*** Opening Supplied data ***

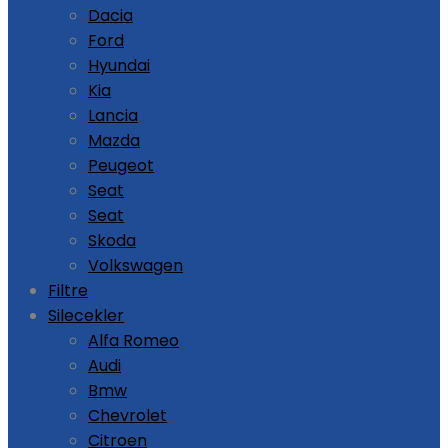
Dacia
Ford
Hyundai
Kia
Lancia
Mazda
Peugeot
Seat
Seat
Skoda
Volkswagen
Filtre
Silecekler
Alfa Romeo
Audi
Bmw
Chevrolet
Citroen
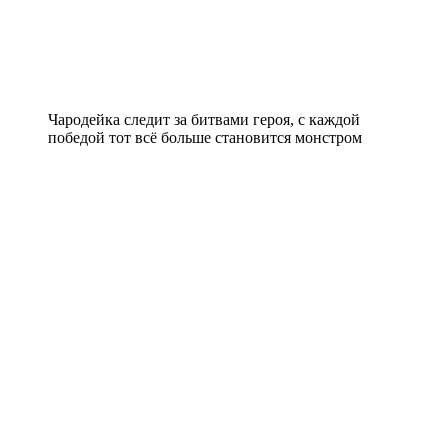
Чародейка следит за битвами героя, с каждой
победой тот всё больше становится монстром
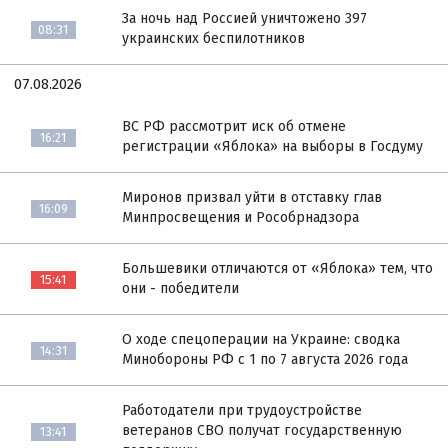
За ночь над Россией уничтожено 397
08:31
украинских беспилотников
07.08.2026
ВС РФ рассмотрит иск об отмене
16:21
регистрации «Яблока» на выборы в Госдуму
Миронов призвал уйти в отставку глав
16:09
Минпросвещения и Рособрнадзора
Большевики отличаются от «Яблока» тем, что
15:41
они - победители
О ходе спецоперации на Украине: сводка
14:31
Минобороны РФ с 1 по 7 августа 2026 года
Работодатели при трудоустройстве
ветеранов СВО получат государственную
13:41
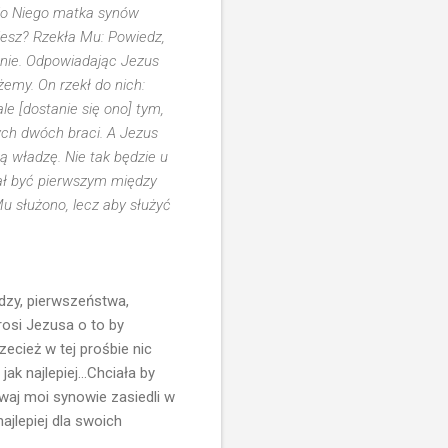
 do Niego matka synów
iesz? Rzekła Mu: Powiedz,
ronie. Odpowiadając Jezus
żemy. On rzekł do nich:
ale [dostanie się ono] tym,
tych dwóch braci. A Jezus
wą władzę. Nie tak będzie u
iał być pierwszym między
u służono, lecz aby służyć
dzy, pierwszeństwa,
osi Jezusa o to by
zecież w tej prośbie nic
ak najlepiej...Chciała by
dwaj moi synowie zasiedli w
ajlepiej dla swoich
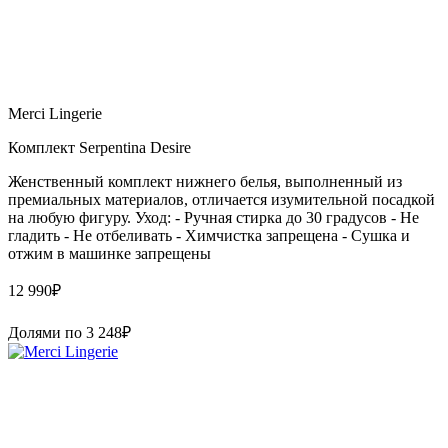
Merci Lingerie
Комплект Serpentina Desire
Женственный комплект нижнего белья, выполненный из
премиальных материалов, отличается изумительной посадкой
на любую фигуру. Уход: - Ручная стирка до 30 градусов - Не
гладить - Не отбеливать - Химчистка запрещена - Сушка и
отжим в машинке запрещены
12 990
₽
Долями по
3 248
₽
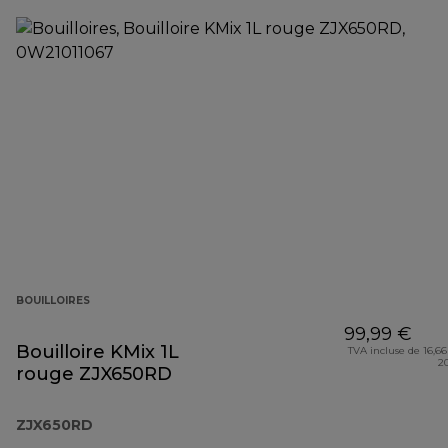
BOUILLOIRES
99,99 €
Bouilloire KMix 1L
TVA incluse de 16,66
2
rouge ZJX650RD
ZJX650RD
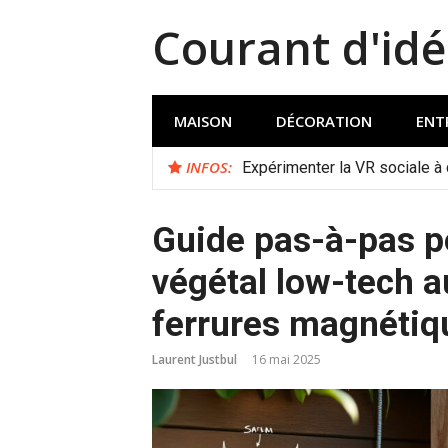
Aller
Courant d'idé
au
contenu
MAISON
DÉCORATION
ENT
INFOS:
Expérimenter la VR sociale à
Guide pas-à-pas po
végétal low-tech a
ferrures magnétiq
Laurent Justbul
16 mai 2025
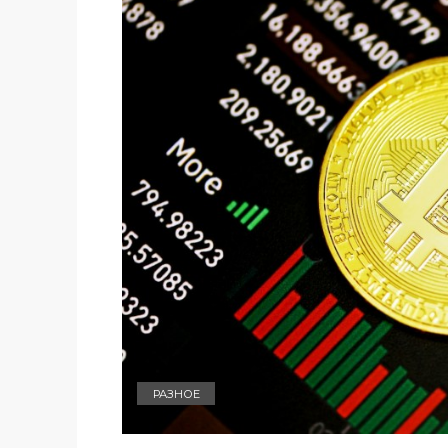
РАЗНОЕ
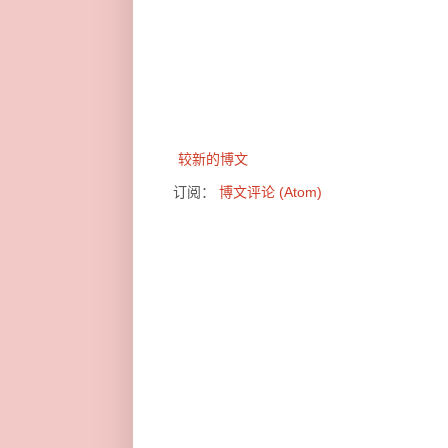
较新的博文
订阅：
博文评论 (Atom)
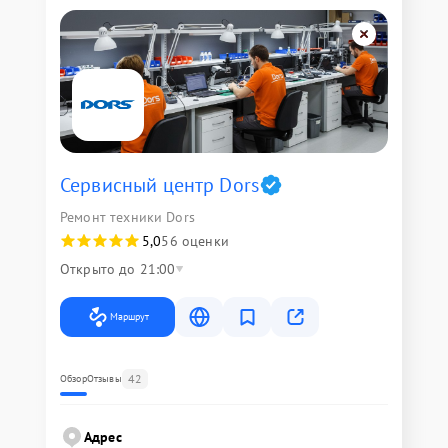
Сервисный центр Dors
Ремонт техники Dors
5,0
56 оценки
Открыто до 21:00
Маршрут
42
Обзор
Отзывы
Адрес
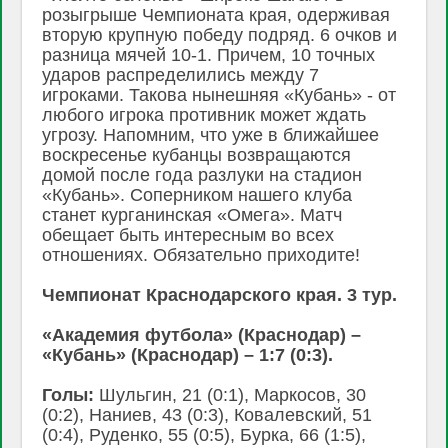
розыгрыше Чемпионата края, одерживая
вторую крупную победу подряд. 6 очков и
разница мячей 10-1. Причем, 10 точных
ударов распределились между 7
игроками. Такова нынешняя «Кубань» - от
любого игрока противник может ждать
угрозу. Напомним, что уже в ближайшее
воскресенье кубанцы возвращаются
домой после года разлуки на стадион
«Кубань». Соперником нашего клуба
станет курганинская «Омега». Матч
обещает быть интересным во всех
отношениях. Обязательно приходите!
Чемпионат Краснодарского края. 3 тур.
«Академия футбола» (Краснодар) –
«Кубань» (Краснодар) – 1:7 (0:3).
Голы:
Шульгин, 21 (0:1), Маркосов, 30
(0:2), Наниев, 43 (0:3), Ковалевский, 51
(0:4), Руденко, 55 (0:5), Бурка, 66 (1:5),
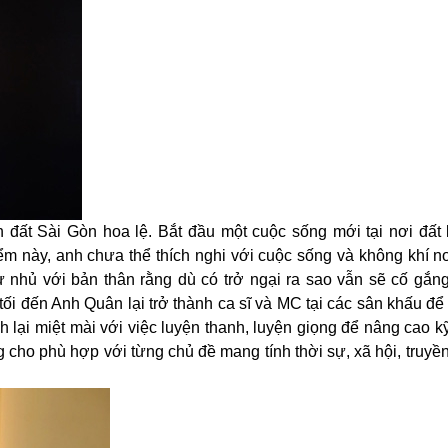
đất Sài Gòn hoa lệ. Bắt đầu một cuộc sống mới tại nơi đất
iểm
này, anh chưa thể thích nghi với cuộc sống và không khí nơ
 nhủ với bản thân rằng dù có trở ngại ra sao vẫn sẽ cố gắng
i đến Anh Quân lại trở thành ca sĩ và
MC tại các sân khấu để
h lại miệt mài với việc luyện thanh, luyện giọng để nâng cao k
 cho phù hợp với từng chủ đề mang tính thời sự, xã hội, truy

*** Closing Supplied data ***

What is expected: If a picture sits between the line containing "osi Jezusa o to by" and the line containing "Женственный комплект нижнего", leave it out, and return the lines of that range above exactly, both ends included.

Answer below:
osi Jezusa o to by
zecież w tej prośbie nic
ak najlepiej...Chciała by
dwaj moi synowie zasiedli w
ajlepiej dla swoich
Merci Lingerie
Комплект Serpentina Desire
Женственный комплект нижнего белья, выполненный из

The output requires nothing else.